Required work | Count the lines in the items below that contain the string "charts", and reply with that number alone.

The data |
· · ·

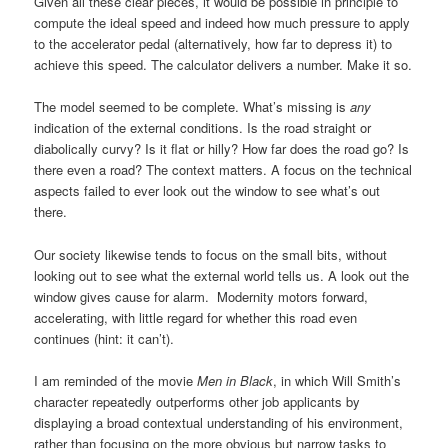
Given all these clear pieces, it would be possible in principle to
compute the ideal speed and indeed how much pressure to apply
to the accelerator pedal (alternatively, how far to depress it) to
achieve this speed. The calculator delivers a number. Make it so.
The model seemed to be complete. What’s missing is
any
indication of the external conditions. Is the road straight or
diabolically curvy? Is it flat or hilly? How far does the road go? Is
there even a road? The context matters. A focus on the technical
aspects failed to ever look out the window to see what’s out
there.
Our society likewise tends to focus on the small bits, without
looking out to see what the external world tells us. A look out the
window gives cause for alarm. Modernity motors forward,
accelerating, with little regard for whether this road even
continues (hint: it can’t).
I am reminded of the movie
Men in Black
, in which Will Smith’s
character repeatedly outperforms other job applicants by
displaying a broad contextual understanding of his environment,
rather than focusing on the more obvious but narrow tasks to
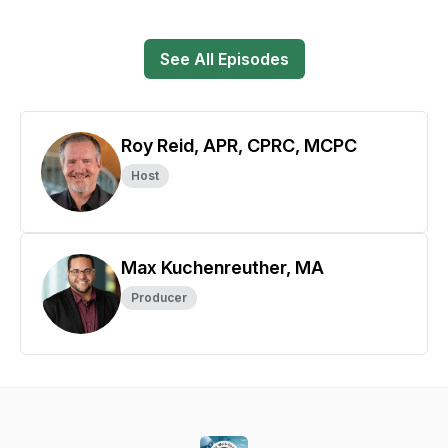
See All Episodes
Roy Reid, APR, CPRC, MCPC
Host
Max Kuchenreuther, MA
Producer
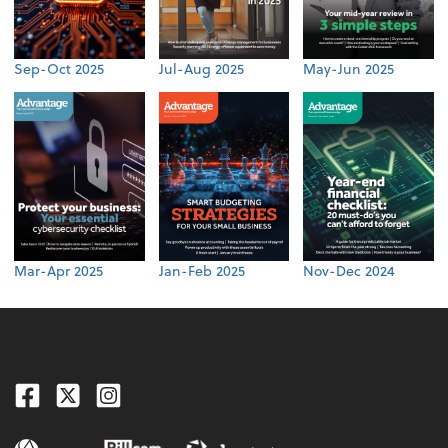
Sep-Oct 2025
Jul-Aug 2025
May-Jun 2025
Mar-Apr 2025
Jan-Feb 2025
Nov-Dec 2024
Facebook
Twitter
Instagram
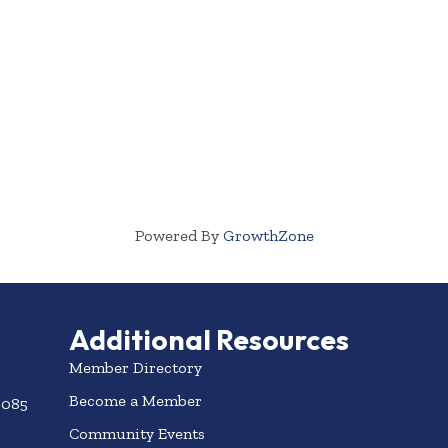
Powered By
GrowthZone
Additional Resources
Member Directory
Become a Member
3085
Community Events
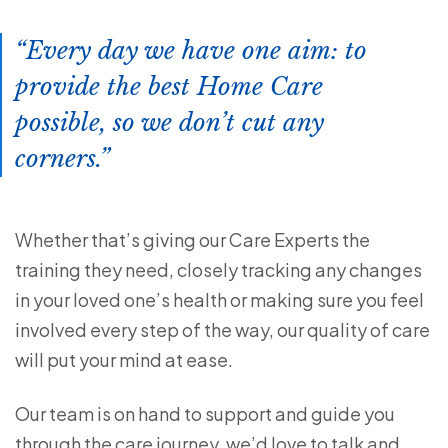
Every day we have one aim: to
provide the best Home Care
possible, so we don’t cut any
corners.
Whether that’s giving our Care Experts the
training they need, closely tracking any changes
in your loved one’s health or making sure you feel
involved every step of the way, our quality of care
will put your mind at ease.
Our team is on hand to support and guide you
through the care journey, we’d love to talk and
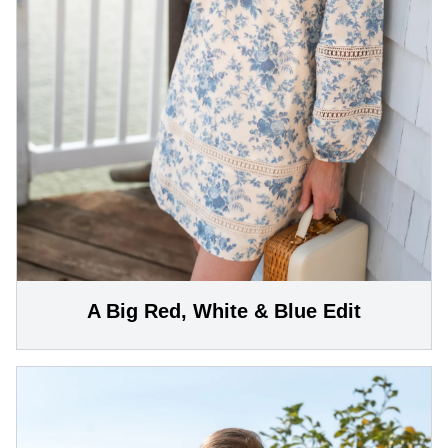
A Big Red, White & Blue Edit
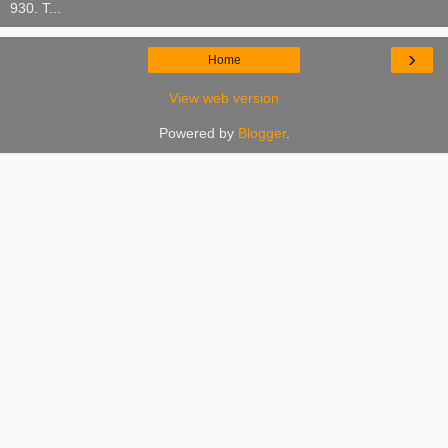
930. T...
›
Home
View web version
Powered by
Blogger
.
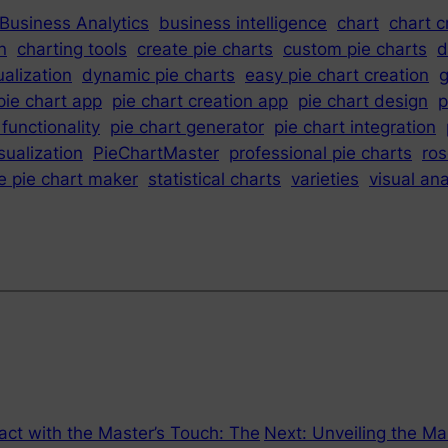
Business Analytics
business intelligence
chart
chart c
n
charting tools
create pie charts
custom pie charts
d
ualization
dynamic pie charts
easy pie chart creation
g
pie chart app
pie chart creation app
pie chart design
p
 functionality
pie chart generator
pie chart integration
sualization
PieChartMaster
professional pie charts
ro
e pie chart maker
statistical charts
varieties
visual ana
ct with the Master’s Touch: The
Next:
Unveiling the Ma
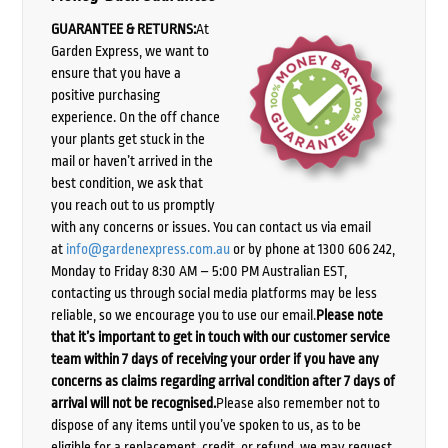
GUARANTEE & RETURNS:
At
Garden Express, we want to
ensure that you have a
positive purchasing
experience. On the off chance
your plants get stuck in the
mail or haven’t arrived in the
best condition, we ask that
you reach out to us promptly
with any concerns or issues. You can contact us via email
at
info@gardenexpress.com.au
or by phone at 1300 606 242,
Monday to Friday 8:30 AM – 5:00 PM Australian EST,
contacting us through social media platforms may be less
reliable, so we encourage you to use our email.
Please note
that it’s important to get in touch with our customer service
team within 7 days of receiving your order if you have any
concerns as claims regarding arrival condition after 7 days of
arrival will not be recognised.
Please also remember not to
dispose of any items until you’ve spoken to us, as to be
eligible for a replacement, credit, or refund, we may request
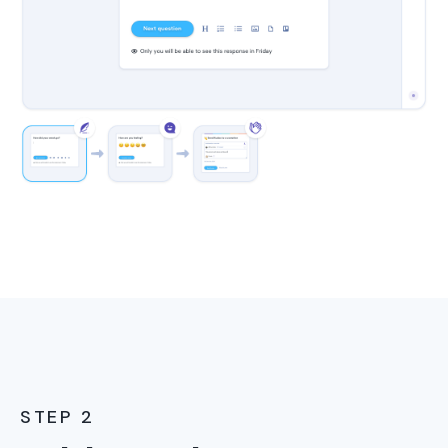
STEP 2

· · ·

Solved problem | 5